TASK ▸ Please write out, unchanged, everything in the items below from the line containing "right knee: (304, 493, 10)" down to the line containing "right shoulder: (669, 272, 1)", including both of those lines.

RECORD EXTRACTS ▸
*** Begin section ***

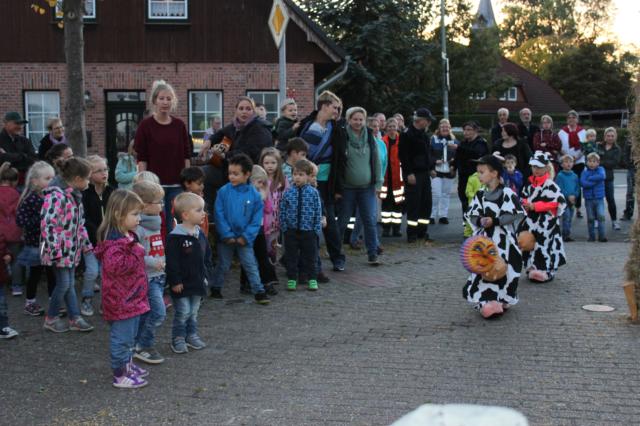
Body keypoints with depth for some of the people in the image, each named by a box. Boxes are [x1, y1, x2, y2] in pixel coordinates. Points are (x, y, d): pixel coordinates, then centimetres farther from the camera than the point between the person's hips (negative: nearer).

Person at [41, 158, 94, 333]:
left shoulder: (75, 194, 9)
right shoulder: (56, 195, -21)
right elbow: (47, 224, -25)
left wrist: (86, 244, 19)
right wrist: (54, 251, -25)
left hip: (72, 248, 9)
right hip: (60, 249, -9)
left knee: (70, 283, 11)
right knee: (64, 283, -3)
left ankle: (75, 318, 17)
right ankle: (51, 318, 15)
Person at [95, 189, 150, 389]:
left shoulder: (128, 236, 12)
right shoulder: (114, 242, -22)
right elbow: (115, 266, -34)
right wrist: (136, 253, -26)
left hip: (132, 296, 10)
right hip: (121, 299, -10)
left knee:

*** End section ***
*** Begin section ***

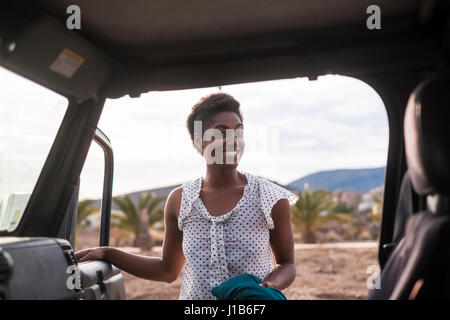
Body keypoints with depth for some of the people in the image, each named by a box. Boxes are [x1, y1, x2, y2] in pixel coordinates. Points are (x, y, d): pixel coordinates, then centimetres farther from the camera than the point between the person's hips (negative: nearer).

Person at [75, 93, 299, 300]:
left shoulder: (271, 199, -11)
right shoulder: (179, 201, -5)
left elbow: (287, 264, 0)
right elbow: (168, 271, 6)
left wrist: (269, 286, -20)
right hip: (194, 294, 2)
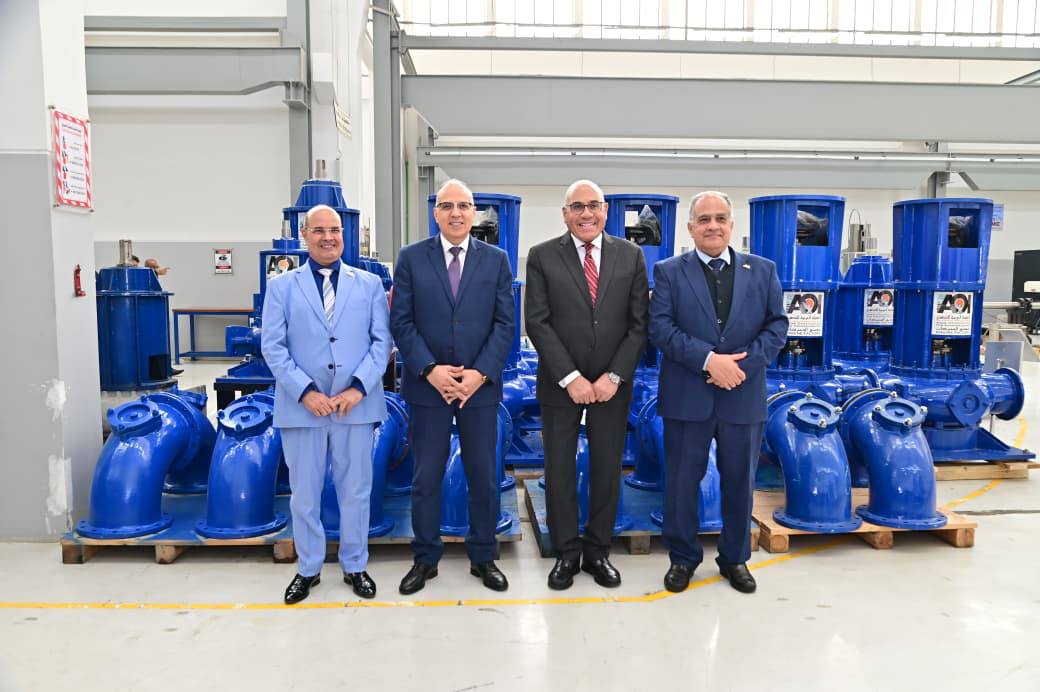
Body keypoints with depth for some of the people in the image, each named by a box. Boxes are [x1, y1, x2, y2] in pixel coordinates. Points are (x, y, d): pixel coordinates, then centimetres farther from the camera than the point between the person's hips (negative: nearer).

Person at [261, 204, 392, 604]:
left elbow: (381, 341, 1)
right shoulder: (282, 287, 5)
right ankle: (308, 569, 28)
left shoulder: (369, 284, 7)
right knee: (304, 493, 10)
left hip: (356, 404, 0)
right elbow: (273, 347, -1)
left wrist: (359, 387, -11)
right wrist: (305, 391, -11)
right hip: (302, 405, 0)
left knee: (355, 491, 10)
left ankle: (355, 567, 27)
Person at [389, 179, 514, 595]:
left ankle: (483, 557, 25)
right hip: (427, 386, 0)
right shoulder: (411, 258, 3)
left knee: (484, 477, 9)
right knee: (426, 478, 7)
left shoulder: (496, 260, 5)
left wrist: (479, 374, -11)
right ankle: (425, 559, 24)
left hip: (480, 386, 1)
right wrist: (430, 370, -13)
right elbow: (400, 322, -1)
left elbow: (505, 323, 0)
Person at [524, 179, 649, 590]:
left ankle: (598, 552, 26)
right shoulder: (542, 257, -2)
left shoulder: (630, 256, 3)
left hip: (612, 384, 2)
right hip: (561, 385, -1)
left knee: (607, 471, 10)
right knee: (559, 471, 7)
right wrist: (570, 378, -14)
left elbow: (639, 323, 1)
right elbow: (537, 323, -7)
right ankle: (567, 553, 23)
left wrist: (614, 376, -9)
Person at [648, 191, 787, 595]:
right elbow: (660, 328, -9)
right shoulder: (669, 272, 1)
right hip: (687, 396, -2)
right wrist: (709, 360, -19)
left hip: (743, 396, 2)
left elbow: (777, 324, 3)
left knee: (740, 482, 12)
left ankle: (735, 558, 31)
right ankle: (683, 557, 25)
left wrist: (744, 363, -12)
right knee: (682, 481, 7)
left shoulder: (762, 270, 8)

*** End section ***
*** Begin section ***

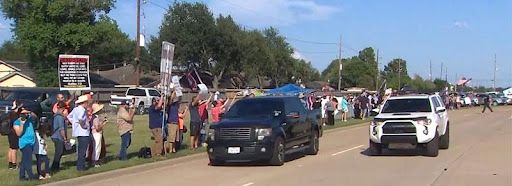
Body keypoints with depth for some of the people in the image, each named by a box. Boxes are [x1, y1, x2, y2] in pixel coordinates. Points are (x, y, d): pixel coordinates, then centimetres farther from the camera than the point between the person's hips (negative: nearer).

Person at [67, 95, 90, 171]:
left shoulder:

*** End section ***

YOUR RESPONSE ▸
right knee: (304, 493, 10)
left hip: (356, 404, 0)
right elbow: (273, 347, -1)
left wrist: (359, 387, -11)
right wrist: (305, 391, -11)
right hip: (302, 405, 0)
left knee: (355, 491, 10)
left ankle: (355, 567, 27)
Person at [389, 179, 514, 595]:
left ankle: (483, 557, 25)
right hip: (427, 386, 0)
right shoulder: (411, 258, 3)
left knee: (484, 477, 9)
right knee: (426, 478, 7)
left shoulder: (496, 260, 5)
left wrist: (479, 374, -11)
right ankle: (425, 559, 24)
left hip: (480, 386, 1)
right wrist: (430, 370, -13)
right elbow: (400, 322, -1)
left elbow: (505, 323, 0)
Person at [524, 179, 649, 590]:
left ankle: (598, 552, 26)
right shoulder: (542, 257, -2)
left shoulder: (630, 256, 3)
left hip: (612, 384, 2)
right hip: (561, 385, -1)
left knee: (607, 471, 10)
right knee: (559, 471, 7)
right wrist: (570, 378, -14)
left elbow: (639, 323, 1)
right elbow: (537, 323, -7)
right ankle: (567, 553, 23)
left wrist: (614, 376, -9)
Person at [648, 191, 787, 595]:
right elbow: (660, 328, -9)
right shoulder: (669, 272, 1)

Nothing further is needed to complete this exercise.